For the first time since mid-March, New York City FC played two consecutive home matches in the same stadium. Those accustomed to a certain match day ambiance at the Yankee Soccer Stadium may have noticed some changes in the supporter section against Atlanta United and the New England Revolution: Drums and tifos are reportedly banned for the month of July due to fan misconduct during NYCFC’s lopsided US Open Cup loss to the New Jersey Red Bulls.
Misbehavior in the away fan section at Red Bull Arena also has led to a significant cut to the away ticket allocation for the July 17th Hudson River Derby. Sadly, this is nothing new for matches with the rival Red Bulls.
The first-ever meeting between the two clubs featured reckless in-stadium fan behavior (throwing smoke bombs onto the pitch) that led to NYCFC’s away ticket allocation getting cut from 1,500 to 500 for their next visit to Harrison.

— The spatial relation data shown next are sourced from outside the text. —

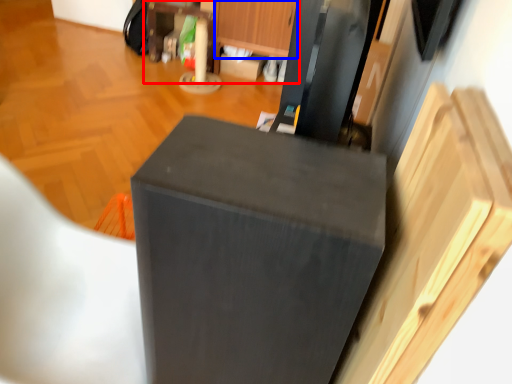
Question: Which object appears closest to the camera in this image, dresser (highlighted by a red box) or drawer (highlighted by a blue box)?

Choices:
 (A) dresser
 (B) drawer

Answer: (B)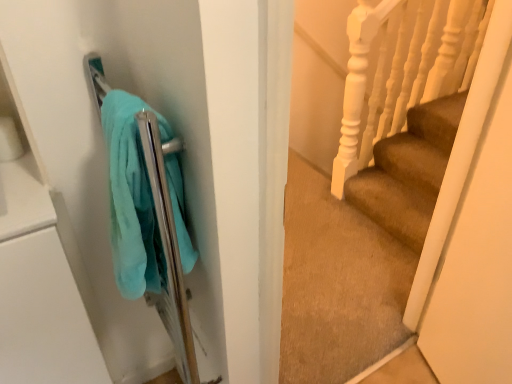
The height and width of the screenshot is (384, 512). Describe the element at coordinates (132, 198) in the screenshot. I see `teal plush towel at left` at that location.

Where is `teal plush towel at left`? The image size is (512, 384). teal plush towel at left is located at coordinates (132, 198).

Find the location of `teal plush towel at left`. teal plush towel at left is located at coordinates (132, 198).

That subsequent 2015 trip to Jersey featured a now-infamous supporter skirmish outside a Newark bar that involved weaponized ad boards and garbage bags, all of which was captured by AP reporter Rob Harris. The Red Bulls’ May 2016 visit to Yankee Stadium (that would be NYCFC’s brutal 0-7 loss, of course) also featured extensive pre-match shenanigans outside the stadium.
These types of issues have not been exclusive to Red Bull matches. There were incidents with Cosmos fans in 2015 and 2016, a fan brawl broke out on the street after a match in Orlando in 2017, and of course there was the prolonged presence of publicly identified far-right extremists in NYCFC supporter sections at home and on the road.
Consistently being a part of unruly scenes in and outside of stadiums has sullied the reputation of all NYCFC fans, even if it’s an extremely small number of fans responsible for that unruliness. It has become all too easy to view all New York City supporters in a negative light when there are so many examples of a few people in sky blue acting so utterly idiotic. It’s humiliating.
This laundry list of unsavory fan behavior does the club no favors if the magical day ever comes and the front office is tasked with convincing a New York City community board that their shiny new soccer-specific stadium will be a welcome addition to its neighborhood. It’s unclear if the residents of the Bronx or Queens will be receptive to a permanent partnership with a fanbase known for wannabe hooliganism. (Though realistically, the money and local governmental power involved in any stadium deal will likely still outweigh any community-driven concerns about NYCFC fans.)
The most frustrating aspect of this continued struggle with fan aggression is that it feels as though little to no progress has been made either by the club or the leaders of its supporter groups to prevent these situations.
Both club and supporter groups have now had eight years to figure this out, yet self-policing and regulating things on match days, particularly on away days against rivals, remains a massive weak spot.
What needs to change? I am not a member of any supporter group and never have been, so I can’t speak authoritatively on how they handle their internal affairs. But the groups have leaders and presumably have a general understanding of who is attending in their sections, especially on away days. I have to believe more can be done to weed out known troublemakers before they’re able to reach the point of doing something that warrants fan sanctions, even if the supporter groups wield less power than the club itself when it comes to meting out punishments.
Similarly, it seems clear there is a disconnect between the supporter groups and the club. Banning fans and imposing sanctions after the fact isn’t enough, and it’s not proving to be a deterrent as the same formula has been followed since 2015.
It’s long past time to solve this lingering problem. It must be said that NYCFC are not alone in MLS in still dealing with fan violence. But New York City’s problems are too persistent and have brought too much embarrassment to a club still in its relative infancy. In the history of the league, other supporter groups elsewhere have succeeded in cleaning up their own houses, so there’s no reason the NYCFC family can’t do this.
Really, this should be a season of good vibes in the stands as the team remains fresh off their biggest on-field success in history. Instead, we’re once again forced to accept punishments and public embarrassments due to the actions of an imbecilic few.
Here’s hoping that those who actually get tickets in the away section for the next Derby Day (decided via a lottery now, apparently) will avoid making the mistakes that have marred far too many of the team’s trips across the Hudson.